Shares of generic drugmaker Lannett Company, Inc. (NYSE:LCI) have fallen 16.9% as of 10:50 a.m. EDT on Wednesday. Fiscal third-quarter earnings, released after the market closed yesterday, suggest that the weakness that has plagued the company's peers might be a chronic condition.
Lower-than-expected profits due to competitive pricing for off-patent drugs has been an industry theme in recent quarters. Lannett's woes have been multiplied by a debt-fueled $1.23 billion acquisition of Kremers Urban Pharmaceuticals that looks like it might not be nearly as lucrative as hoped.
Ahead of the acquisition, the pair reported combined annual revenue of about $800 million. More than a year later, though, Lannett finished the three months ended March on pace to generate about $662.9 million on an annualized basis.
When the company reported results for the three months ended March, it added new Medicaid-related rebates to its list of woes. The inflation-pegged rebates are new this calendar year, and management claimed they lowered total sales by $4.5 million during the three-month period. Looking ahead, the company left investors with a bad taste in their mouths, with expectations that the next quarter won't be any better than the latest.

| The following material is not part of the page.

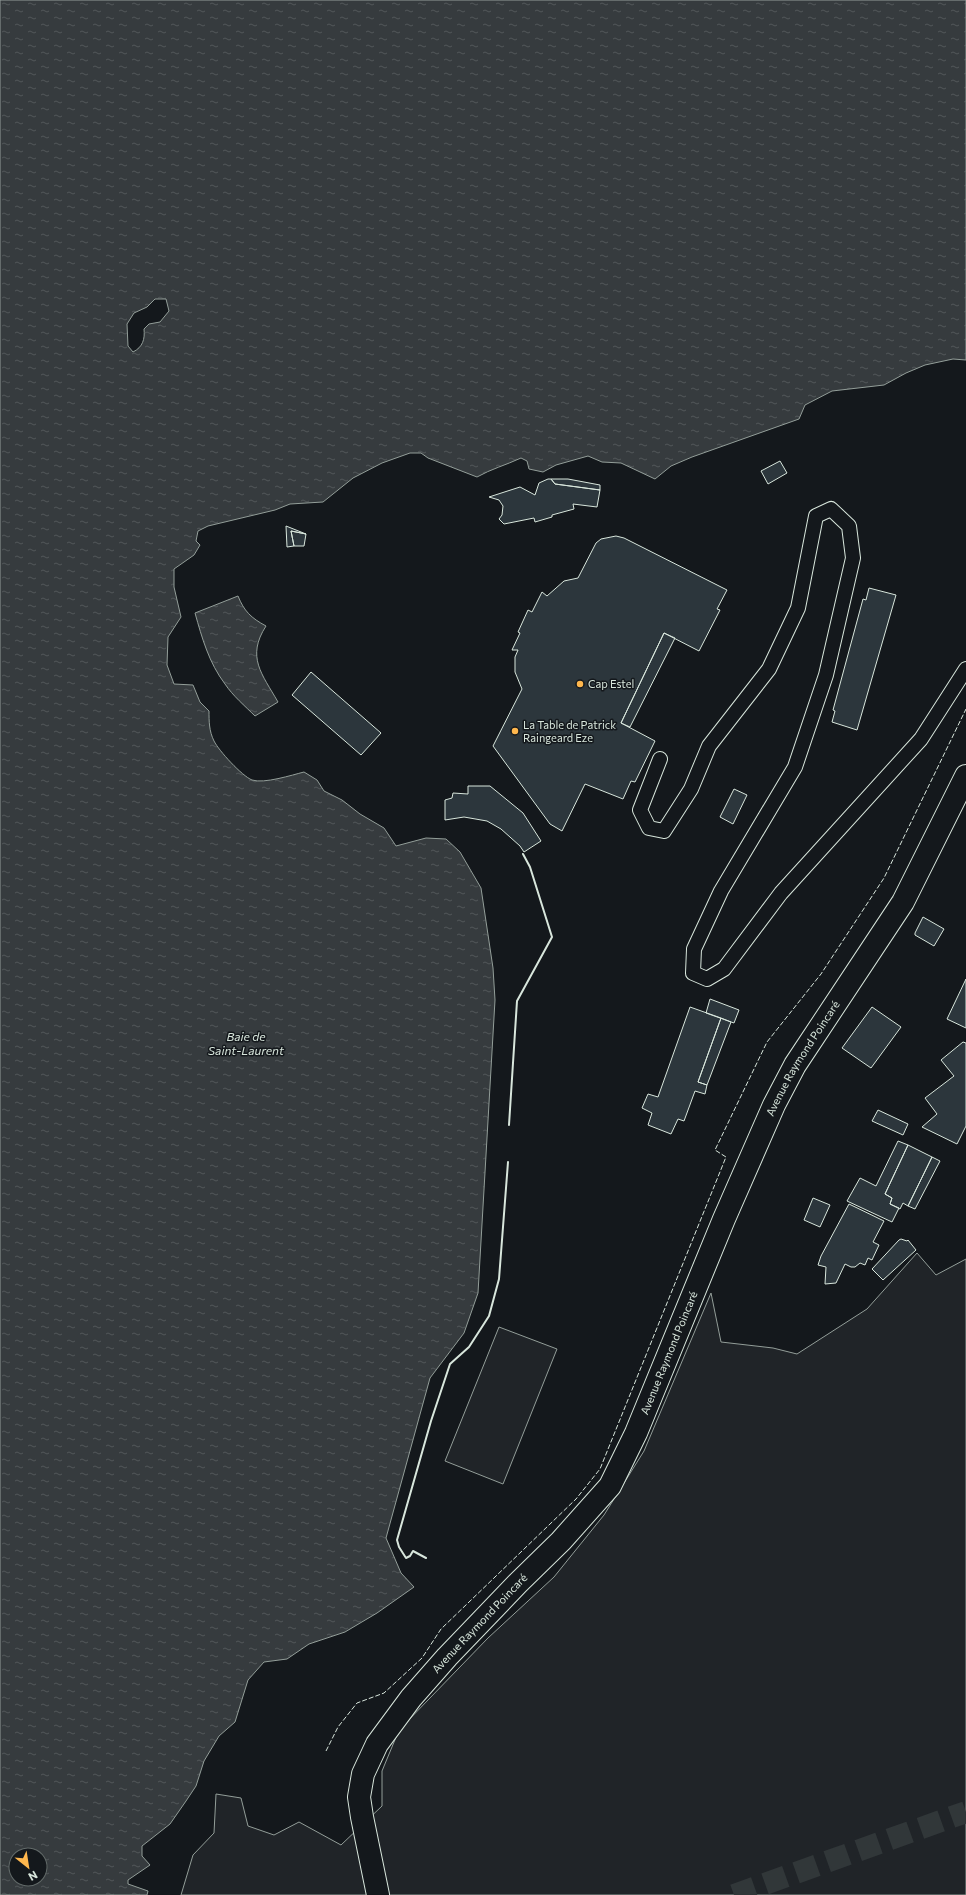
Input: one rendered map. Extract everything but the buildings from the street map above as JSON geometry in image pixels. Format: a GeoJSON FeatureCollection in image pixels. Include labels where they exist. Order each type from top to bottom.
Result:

One reason the Kremers acquisition hasn't been as successful as hoped stems from the FDA's decision to withdraw its approval of the company's ability to sell a generic version of Concerta. The withdrawal forced Lannett to record a hefty non-cash impairment charge last year. Combined with larger-than-usual interest expenses, the company's bottom line is feeling a great deal of pressure.
Investors will be glad to know there might be a light at the end of the tunnel. Although impairments and interest have dragged the bottom line underwater, the company is generating enough cash to pay debt issued to acquire Kremers.
In fact, if you exclude $88.1 million in asset impairment charges and $68.7 million spent servicing debt during the last nine months, Lannett looks far more profitable than it was a year ago. It's generating enough cash to pay down its debts at a steady clip, and there's a chance the FDA might allow it to resume generic Concerta sales in the future.